KNUZ-TV
- Houston, Texas; United States;
- Channels: Analog: 39 (UHF);

Programming
- Affiliations: DuMont

Ownership
- Owner: KNUZ Television Company
- Sister stations: KNUZ

History
- First air date: October 22, 1953
- Last air date: June 25, 1954; (246 days);

= KNUZ-TV =

KNUZ-TV (channel 39) was a television station in Houston, Texas, United States, affiliated with the DuMont Television Network. It signed on the air on October 22, 1953, as Houston's third television station (four, including KGUL-TV channel 11 in Galveston) and first ultra high frequency (UHF) outlet; it closed on June 25, 1954, after having lost money its entire existence and competing with two existing commercial very high frequency (VHF) outlets. KNUZ-TV's studios and transmitter were located at 4343 Cullen Boulevard in the Texas Television Center on the University of Houston campus.

==History==
On September 11, 1952, radio station KNUZ filed with the Federal Communications Commission (FCC) for a construction permit to build a television station on channel 39 in Houston, which was granted on January 7, 1953. As part of promotional activities, the station set up a temporary UHF transmitter for what was billed as "the first public UHF transmission in Texas", a demonstration at the downtown Houston Joske's store.

In May 1953, groundbreaking was held on KNUZ-TV's studios, which would be located at 4343 Cullen Boulevard in the Texas Television Center on the campus of the University of Houston; channel 39 would share the tower of the university's KUHT. The Television Center was designed to accommodate other stations: the construction permit for KXYZ-TV 29 also specified the site. Programs began October 22, 1953, after a test pattern was sent out starting on the 11th. However, some broadcasts were made during the test period: the first broadcast of a Houston high school game, between Austin and Pasadena, on September 15 and a DuMont boxing telecast two days later. After the initial launch, however, the station had to go off the air and wait for the antenna to be properly mounted on the tower, which took a week. At the outset, in addition to network programming, KNUZ-TV aired a local cooking show and shopping program, as well as the sports programs. By December, the majority of its lineup consisted of local fare. The station even produced a remote telecast direct from HMS Sheffield when it was in Houston in March 1954.

As an early UHF station in the days before the All-Channel Receiver Act, like others, channel 39 was hindered by the fact that many televisions of the day did not receive UHF stations without tuning strips or converters fitted. The station claimed that 45,000 sets were converted by November 1953 and that 77,000 had converted by May 1954, but that was little comfort to the parents of a girl who sung on a channel 39 program; they had to drive to a television showroom to watch their daughter perform.

Despite boasting that business was up and more people were buying UHF-equipped television sets, not all was well at channel 39. On May 20, 1954, the station filed a protest with the FCC. It claimed that, in allowing KGUL-TV channel 11 in Galveston to move to a site that also provided coverage of Houston, the commission was "starving" KNUZ-TV, which "undoubtedly" would have been Houston's CBS affiliate otherwise. The VHF station responded by claiming that channel 39 sought to "minimize the amount of television service to Houstonians".

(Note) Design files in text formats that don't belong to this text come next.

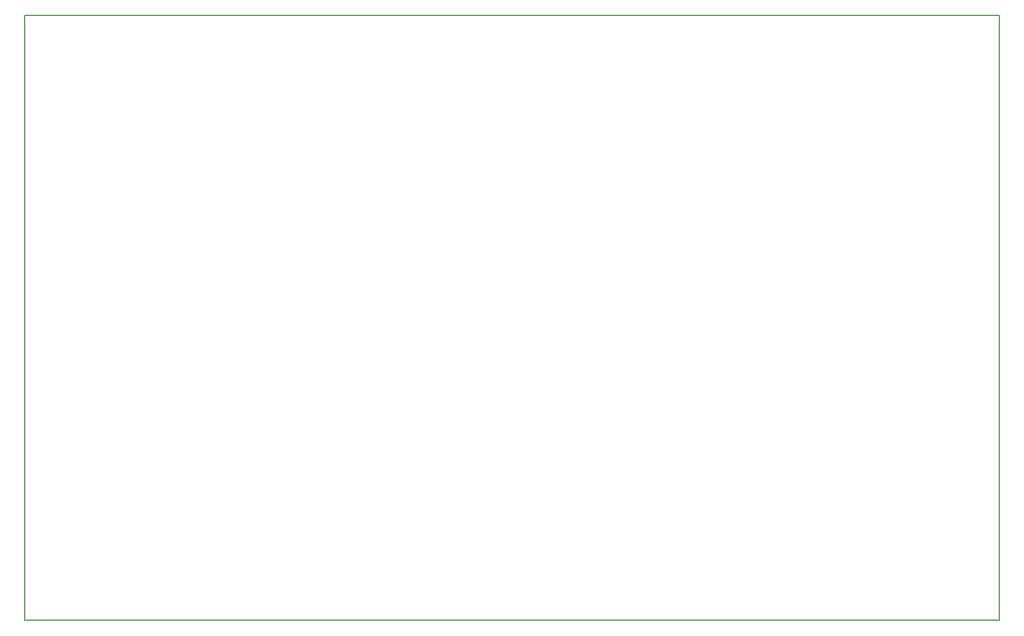
<source format=gm1>
G04 #@! TF.FileFunction,Profile,NP*
%FSLAX46Y46*%
G04 Gerber Fmt 4.6, Leading zero omitted, Abs format (unit mm)*
G04 Created by KiCad (PCBNEW 4.0.0-rc1-stable) date 4/11/2015 1:36:56 PM*
%MOMM*%
G01*
G04 APERTURE LIST*
%ADD10C,0.100000*%
%ADD11C,0.150000*%
G04 APERTURE END LIST*
D10*
D11*
X172500000Y-48000000D02*
X172500000Y-141500000D01*
X22000000Y-141500000D02*
X172500000Y-141500000D01*
X22000000Y-48000000D02*
X22000000Y-141500000D01*
X172000000Y-48000000D02*
X172500000Y-48000000D01*
X43000000Y-48000000D02*
X172000000Y-48000000D01*
X43000000Y-48000000D02*
X22000000Y-48000000D01*
M02*

</source>
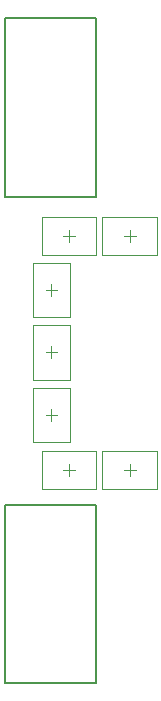
<source format=gbr>
%TF.GenerationSoftware,Altium Limited,Altium Designer,20.0.10 (225)*%
G04 Layer_Color=32768*
%FSLAX26Y26*%
%MOIN*%
%TF.FileFunction,Other,Top_Courtyard*%
%TF.Part,Single*%
G01*
G75*
%TA.AperFunction,NonConductor*%
%ADD19C,0.007874*%
%ADD22C,0.003937*%
%ADD24C,0.001968*%
D19*
X3840177Y4612008D02*
Y5206890D01*
Y4612008D02*
X4144508D01*
Y5206890D01*
X3840177D02*
X4144508D01*
Y2989961D02*
Y3584843D01*
X3840177D02*
X4144508D01*
X3840177Y2989961D02*
Y3584843D01*
Y2989961D02*
X4144508D01*
D22*
X4255555Y3680315D02*
Y3719685D01*
X4235870Y3700000D02*
X4275240D01*
X4053429Y3680315D02*
Y3719685D01*
X4033744Y3700000D02*
X4073114D01*
X3975315Y3883898D02*
X4014685D01*
X3995000Y3864213D02*
Y3903583D01*
X3975315Y4092500D02*
X4014685D01*
X3995000Y4072815D02*
Y4112185D01*
X3975315Y4300000D02*
X4014685D01*
X3995000Y4280315D02*
Y4319685D01*
X4255555Y4460315D02*
Y4499685D01*
X4235870Y4480000D02*
X4275240D01*
X4053429Y4460315D02*
Y4499685D01*
X4033744Y4480000D02*
X4073114D01*
D24*
X4165004Y3762992D02*
X4346106D01*
X4165004Y3637008D02*
X4346106D01*
X4165004D02*
Y3762992D01*
X4346106Y3637008D02*
Y3762992D01*
X3962878D02*
X4143980D01*
X3962878Y3637008D02*
X4143980D01*
X3962878D02*
Y3762992D01*
X4143980Y3637008D02*
Y3762992D01*
X4057992Y3793347D02*
Y3974449D01*
X3932008Y3793347D02*
Y3974449D01*
X4057992D01*
X3932008Y3793347D02*
X4057992D01*
Y4001949D02*
Y4183051D01*
X3932008Y4001949D02*
Y4183051D01*
X4057992D01*
X3932008Y4001949D02*
X4057992D01*
Y4209449D02*
Y4390551D01*
X3932008Y4209449D02*
Y4390551D01*
X4057992D01*
X3932008Y4209449D02*
X4057992D01*
X4165004Y4542992D02*
X4346106D01*
X4165004Y4417008D02*
X4346106D01*
X4165004D02*
Y4542992D01*
X4346106Y4417008D02*
Y4542992D01*
X3962878D02*
X4143980D01*
X3962878Y4417008D02*
X4143980D01*
X3962878D02*
Y4542992D01*
X4143980Y4417008D02*
Y4542992D01*
%TF.MD5,d084e226ead9a171c11b1c62e9476d61*%
M02*

</source>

The station went dark on June 25, 1954, making it the 15th UHF station to close; station president Max Jacobs noted that the business had continually run at a loss. He also cited an inability to obtain enough network programming to secure national advertising accounts. While the station said it would analyze the prospects of returning to the air on a limited basis if it could secure enough advertising, the University of Houston then proceeded to lease the studio facility and equipment to upstart ABC affiliate KTRK-TV (channel 13) in order to expedite its debut, which took place that November. The studios were used by KTRK-TV until that station moved to its current studio on Bissonnet Street in 1961; after being briefly used as a NASA computer center, the studios were then occupied by KUHT in 1964, a move foreseen when the joint facility proposal was agreed between KNUZ and the university. The station remained there for more than 35 years; in 2000, it relocated across campus to the current LeRoy and Lucile Melcher Center for Public Broadcasting. The building was then adapted for use by UH as a clinical research facility for audiology and psychological research.

KNUZ-TV remained an active construction permit for more than a decade after its closure and was never deleted or surrendered. In 1955, Supreme Broadcasting Company of New Orleans proposed to revive the station as part of an expansion plan, in association with the manager of KNUZ radio. It was one of 29 such construction permits that had once operated or had never been built to which the FCC sent letters in November 1964, asking them to activate the channel again or have it stripped so other companies could apply for the allocation. That December, KNUZ radio analyzed whether it should reactivate the channel. In May 1965, a controlling 80-percent interest in the KNUZ Television Company was sold to WKY Television System of Oklahoma City, which began making its own plans for construction. This application was granted in October 1965. In the year that followed, the call letters were changed to KHTV; new facilities were commissioned including studios on Westpark Drive and a transmitter at the tower used by KPRC-TV and KHOU; and channel 39 returned to the air as KHTV on January 6, 1967.